Le pari ? Transformer une demeure historique en lieu d’hospitalité contemporain, sans la figer ni la dénaturer. Chaque pièce a été pensée en lien direct avec son environnement. La lumière naturelle entre, circule, évolue au fil de la journée. Les matériaux (pierre, bois, tissus) réagissent à cette lumière et donnent vie aux espaces, rapporte le bureau responsable,

Rien n’est figé. Le décor vit, respire, change selon l’heure et la saison. Une sensation plus proche d’une maison habitée que d’un hôtel classique.
Le textile, star inattendue de l’aménagement
Ici, le textile ne se contente pas d’habiller les lieux. Il structure l’espace. Tentures, ciels de lit, panneaux muraux ou paravents servent à délimiter, adoucir l’acoustique et créer de l’intimité. L’idée est simple : apporter la chaleur d’un intérieur privé sans écraser l’architecture d’origine. Le tissu devient un outil d’architecture souple, chaleureux et réversible !

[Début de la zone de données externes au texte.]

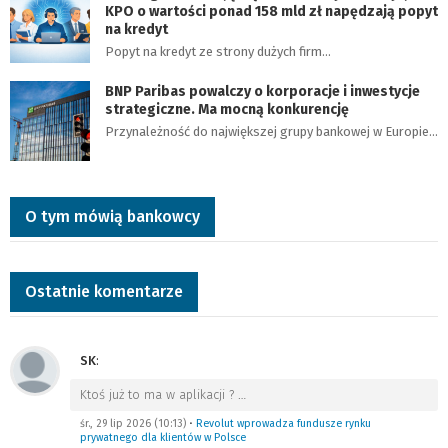
KPO o wartości ponad 158 mld zł napędzają popyt
na kredyt
Popyt na kredyt ze strony dużych firm…
BNP Paribas powalczy o korporacje i inwestycje
strategiczne. Ma mocną konkurencję
Przynależność do największej grupy bankowej w Europie…
O tym mówią bankowcy
Ostatnie komentarze
SK
:
Ktoś już to ma w aplikacji ?
…
śr., 29 lip 2026 (10:13)
•
Revolut wprowadza fundusze rynku
prywatnego dla klientów w Polsce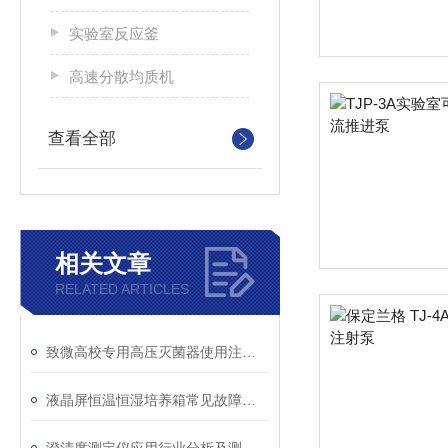
实验室反应釜
高速分散均质机
查看全部
相关文章
RELATED ARTICLES
致微高校专用高压灭菌器使用注意事项
液晶屏恒温恒湿培养箱常见故障代码及用户自查方法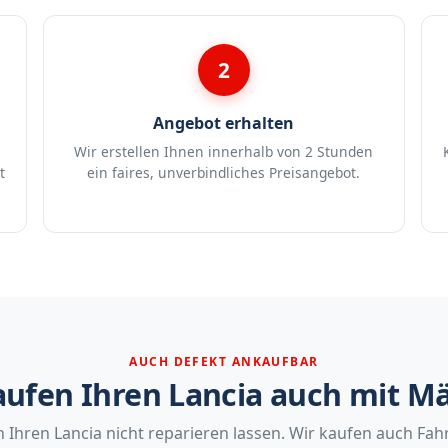
2
Angebot erhalten
Wir erstellen Ihnen innerhalb von 2 Stunden
t
ein faires, unverbindliches Preisangebot.
AUCH DEFEKT ANKAUFBAR
aufen Ihren Lancia auch mit M
 Ihren Lancia nicht reparieren lassen. Wir kaufen auch Fah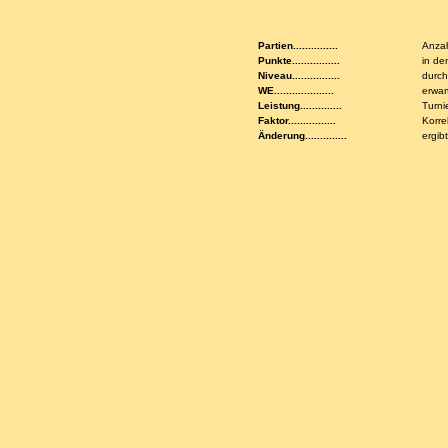
Partien...............
Anzah
Punkte................
in de
Niveau................
durch
WE....................
erwar
Leistung..............
Turni
Faktor................
Korre
Änderung..............
ergib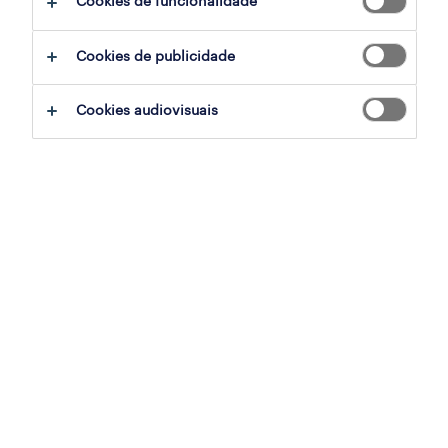
Cookies de funcionalidade
Cookies de publicidade
ofertas
Cookies audiovisuais
holandês - gestor de conteúdos
alemão - gestor de conteúdos
francês - helpdesk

Des couleurs nées du terroir
Les teintes ne sortent pas d’un nuancier industriel. Elles viennent du sol. Littéralement. Certaines couleurs ont été obtenues à partir de pigments végétaux : pépins de raisin issus du domaine, racine de garance, pastel. Des tons blush, corail, abricot, bleu doux ou gris léger qui racontent le paysage méditerranéen sans le caricaturer. À cela s’ajoutent des tissus anciens : damas provençaux, imprimés vénitiens, textiles issus de maisons de couture…

L’imperfection comme signature
Les tissus fragiles ne sont pas dissimulés, mais réparés, renforcés, parfois laissés imparfaits.

Tout a été conçu pour durer et pour être utilisé. Les housses se retirent, les structures se démontent, les tissus se nettoient, se réparent, se recolorent. Rien n’est jetable. Des savoir-faire européens traditionnels (tissages, broderies, impressions) rencontrent les contraintes très concrètes de l’hôtellerie. Le luxe n’est pas fragile : il est réparable.

Un luxe plus lent, mais plus riche
Ce projet défend une idée simple : le luxe durable n’est pas une punition esthétique. C’est un choix de matériaux qui vieillissent bien, qui gagnent en caractère avec le temps et qui portent une mémoire.